### Extracted records ###

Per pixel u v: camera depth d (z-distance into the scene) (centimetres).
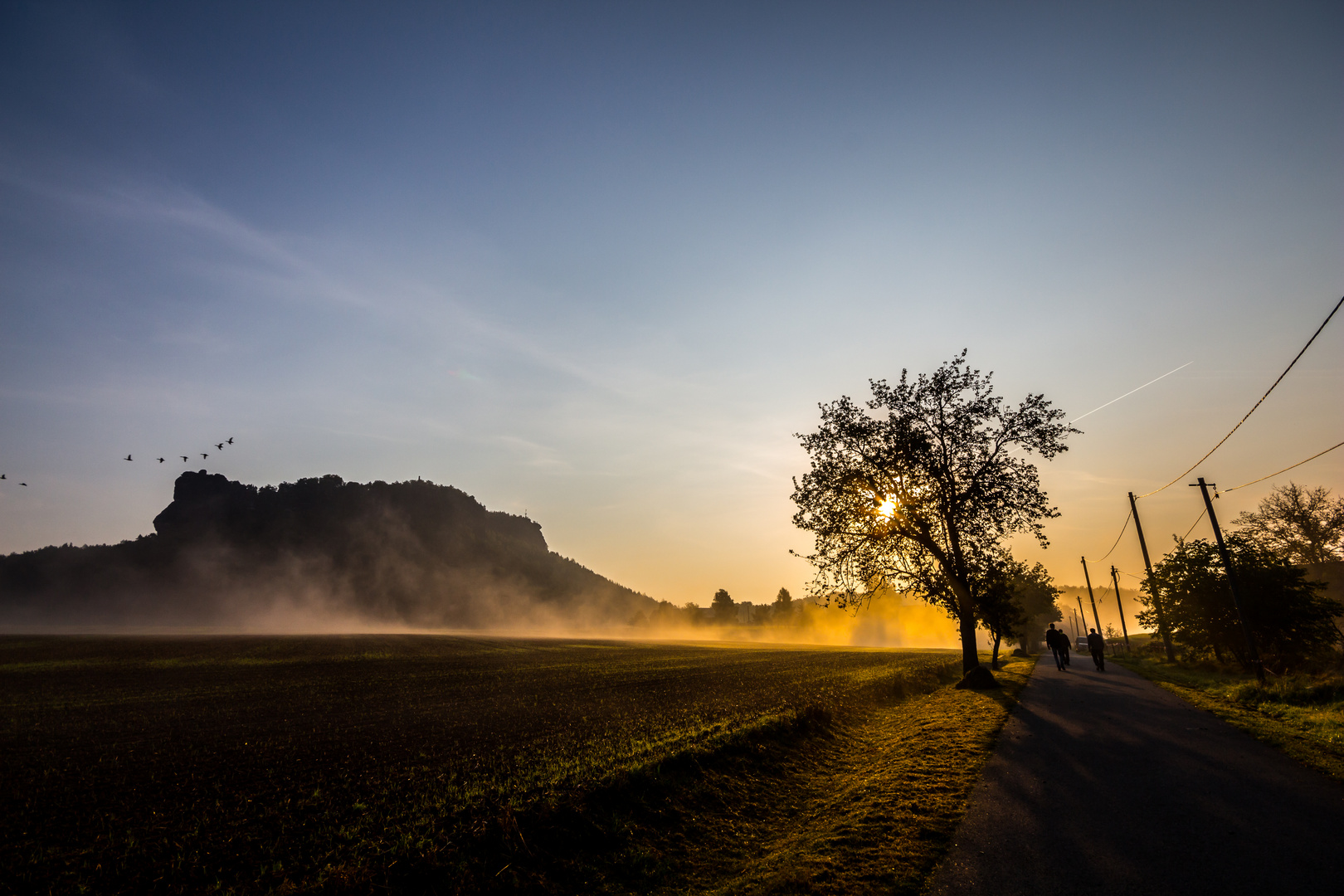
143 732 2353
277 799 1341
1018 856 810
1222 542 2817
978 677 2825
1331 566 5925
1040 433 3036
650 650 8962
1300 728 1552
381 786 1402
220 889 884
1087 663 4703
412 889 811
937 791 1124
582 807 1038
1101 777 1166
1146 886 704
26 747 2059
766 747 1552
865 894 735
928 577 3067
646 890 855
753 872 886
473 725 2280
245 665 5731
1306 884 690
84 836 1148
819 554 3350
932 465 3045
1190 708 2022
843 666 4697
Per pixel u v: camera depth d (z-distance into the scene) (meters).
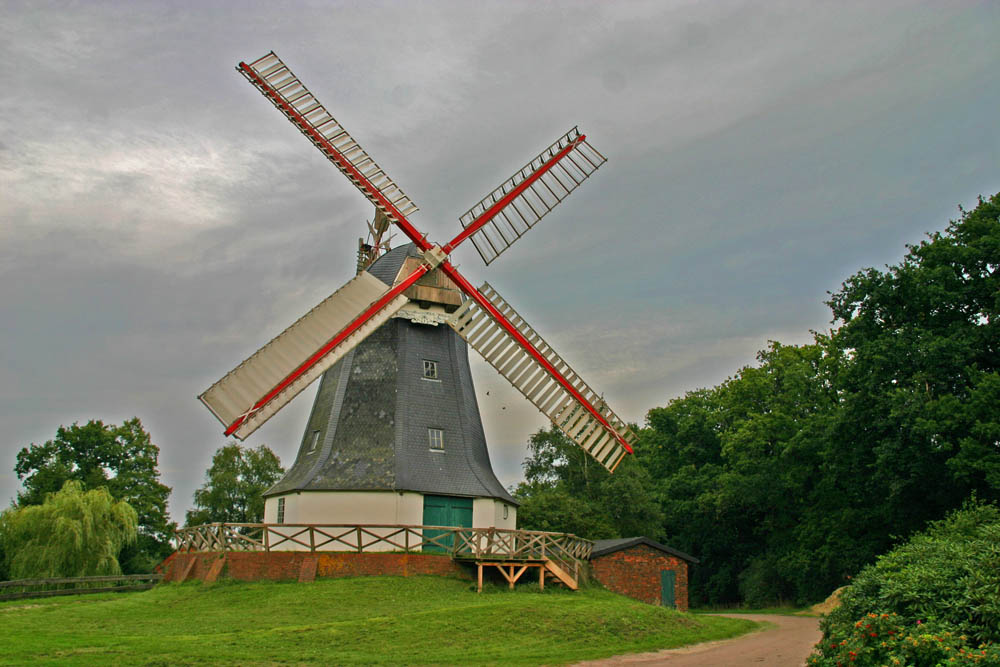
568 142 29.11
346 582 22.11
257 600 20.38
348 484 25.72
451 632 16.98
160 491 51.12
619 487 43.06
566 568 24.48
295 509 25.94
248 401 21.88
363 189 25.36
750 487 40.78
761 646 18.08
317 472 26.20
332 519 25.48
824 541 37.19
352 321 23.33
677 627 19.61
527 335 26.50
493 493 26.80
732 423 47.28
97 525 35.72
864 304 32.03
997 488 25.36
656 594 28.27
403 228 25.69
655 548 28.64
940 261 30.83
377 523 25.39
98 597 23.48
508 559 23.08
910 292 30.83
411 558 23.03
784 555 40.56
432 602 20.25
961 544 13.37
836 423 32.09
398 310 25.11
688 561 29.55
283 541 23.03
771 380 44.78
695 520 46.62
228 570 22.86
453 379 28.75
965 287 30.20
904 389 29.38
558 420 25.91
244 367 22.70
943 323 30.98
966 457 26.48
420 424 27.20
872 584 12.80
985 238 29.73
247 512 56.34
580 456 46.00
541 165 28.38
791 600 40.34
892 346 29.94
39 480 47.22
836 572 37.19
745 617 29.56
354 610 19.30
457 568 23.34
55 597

###

◆ **Work item**:
Set down, unchanged, only those lines above that fall between the line with "348 484 25.72" and the line with "39 480 47.22", the two end lines included.

◆ **Exercise answer**:
348 484 25.72
451 632 16.98
160 491 51.12
619 487 43.06
566 568 24.48
295 509 25.94
248 401 21.88
363 189 25.36
750 487 40.78
761 646 18.08
317 472 26.20
332 519 25.48
824 541 37.19
352 321 23.33
677 627 19.61
527 335 26.50
493 493 26.80
732 423 47.28
97 525 35.72
864 304 32.03
997 488 25.36
656 594 28.27
403 228 25.69
655 548 28.64
940 261 30.83
377 523 25.39
98 597 23.48
508 559 23.08
910 292 30.83
411 558 23.03
784 555 40.56
432 602 20.25
961 544 13.37
836 423 32.09
398 310 25.11
688 561 29.55
283 541 23.03
771 380 44.78
695 520 46.62
228 570 22.86
453 379 28.75
965 287 30.20
904 389 29.38
558 420 25.91
244 367 22.70
943 323 30.98
966 457 26.48
420 424 27.20
872 584 12.80
985 238 29.73
247 512 56.34
580 456 46.00
541 165 28.38
791 600 40.34
892 346 29.94
39 480 47.22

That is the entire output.